» **How to complete this task**:
Tally the lines containing "corte" in this data. Respond with the tally alone.

Recorded data: Begin

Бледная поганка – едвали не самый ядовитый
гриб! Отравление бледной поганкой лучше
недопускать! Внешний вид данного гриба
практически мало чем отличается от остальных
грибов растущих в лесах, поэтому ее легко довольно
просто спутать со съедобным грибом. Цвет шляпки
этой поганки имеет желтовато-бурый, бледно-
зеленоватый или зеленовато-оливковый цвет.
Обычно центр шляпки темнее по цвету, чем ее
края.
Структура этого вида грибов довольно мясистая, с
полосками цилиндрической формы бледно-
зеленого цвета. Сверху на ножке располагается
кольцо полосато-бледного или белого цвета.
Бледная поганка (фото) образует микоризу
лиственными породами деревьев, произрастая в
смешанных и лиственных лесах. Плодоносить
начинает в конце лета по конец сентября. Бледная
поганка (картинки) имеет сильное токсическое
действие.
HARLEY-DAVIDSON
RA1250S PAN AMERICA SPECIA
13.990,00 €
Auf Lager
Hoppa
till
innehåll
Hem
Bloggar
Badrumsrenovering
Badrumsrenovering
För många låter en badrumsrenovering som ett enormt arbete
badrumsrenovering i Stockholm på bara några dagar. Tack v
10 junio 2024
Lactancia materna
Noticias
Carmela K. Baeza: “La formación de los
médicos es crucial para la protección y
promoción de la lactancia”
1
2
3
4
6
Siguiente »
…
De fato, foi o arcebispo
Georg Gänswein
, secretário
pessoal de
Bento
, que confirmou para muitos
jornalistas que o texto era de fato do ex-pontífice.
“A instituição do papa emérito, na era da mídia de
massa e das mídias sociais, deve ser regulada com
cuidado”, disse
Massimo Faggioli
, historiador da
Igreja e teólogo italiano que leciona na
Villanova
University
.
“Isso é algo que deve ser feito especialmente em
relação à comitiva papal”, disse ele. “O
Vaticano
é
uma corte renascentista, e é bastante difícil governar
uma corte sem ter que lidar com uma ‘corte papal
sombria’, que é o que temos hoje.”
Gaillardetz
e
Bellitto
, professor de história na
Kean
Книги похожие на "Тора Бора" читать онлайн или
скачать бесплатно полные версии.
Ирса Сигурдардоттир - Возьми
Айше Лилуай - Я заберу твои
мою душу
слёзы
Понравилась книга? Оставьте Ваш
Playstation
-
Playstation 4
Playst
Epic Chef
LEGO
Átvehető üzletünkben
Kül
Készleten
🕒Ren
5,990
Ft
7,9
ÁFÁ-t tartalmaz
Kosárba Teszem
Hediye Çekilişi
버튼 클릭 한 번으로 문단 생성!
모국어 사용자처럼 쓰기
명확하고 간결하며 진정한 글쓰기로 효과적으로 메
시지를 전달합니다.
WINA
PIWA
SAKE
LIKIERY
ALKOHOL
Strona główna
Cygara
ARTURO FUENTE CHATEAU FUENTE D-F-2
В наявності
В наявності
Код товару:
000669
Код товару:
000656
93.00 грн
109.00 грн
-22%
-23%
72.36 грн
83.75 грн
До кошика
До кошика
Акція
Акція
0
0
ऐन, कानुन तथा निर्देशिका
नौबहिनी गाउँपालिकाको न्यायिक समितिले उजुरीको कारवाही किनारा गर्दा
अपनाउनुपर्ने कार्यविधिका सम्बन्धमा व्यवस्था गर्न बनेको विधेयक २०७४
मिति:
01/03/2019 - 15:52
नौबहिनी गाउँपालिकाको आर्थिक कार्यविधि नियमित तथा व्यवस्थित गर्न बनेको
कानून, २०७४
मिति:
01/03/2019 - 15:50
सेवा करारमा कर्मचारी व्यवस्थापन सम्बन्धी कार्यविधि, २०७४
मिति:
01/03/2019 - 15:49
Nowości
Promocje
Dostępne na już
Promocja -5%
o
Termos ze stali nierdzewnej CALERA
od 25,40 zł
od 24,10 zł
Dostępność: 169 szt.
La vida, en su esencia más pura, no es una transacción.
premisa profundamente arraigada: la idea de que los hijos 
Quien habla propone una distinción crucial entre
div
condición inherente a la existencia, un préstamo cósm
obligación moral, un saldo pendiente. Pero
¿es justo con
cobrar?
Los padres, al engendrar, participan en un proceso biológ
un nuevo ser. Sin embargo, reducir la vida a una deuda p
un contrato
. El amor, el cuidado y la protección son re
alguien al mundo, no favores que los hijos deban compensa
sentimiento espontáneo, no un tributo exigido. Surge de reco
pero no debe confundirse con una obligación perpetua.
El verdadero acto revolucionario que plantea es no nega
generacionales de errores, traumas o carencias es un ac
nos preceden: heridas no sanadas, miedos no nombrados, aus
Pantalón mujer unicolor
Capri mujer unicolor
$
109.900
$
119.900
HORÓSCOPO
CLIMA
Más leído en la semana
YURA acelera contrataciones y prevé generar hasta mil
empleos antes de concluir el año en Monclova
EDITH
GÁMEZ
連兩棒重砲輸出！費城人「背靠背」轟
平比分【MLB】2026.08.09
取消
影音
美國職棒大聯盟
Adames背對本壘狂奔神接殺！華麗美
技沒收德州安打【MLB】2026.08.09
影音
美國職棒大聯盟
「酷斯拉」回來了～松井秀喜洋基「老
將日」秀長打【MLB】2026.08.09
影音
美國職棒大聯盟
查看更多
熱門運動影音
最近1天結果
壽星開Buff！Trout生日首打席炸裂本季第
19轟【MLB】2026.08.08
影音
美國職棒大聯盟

Recorded data: End

» **Answer to the problem**:
2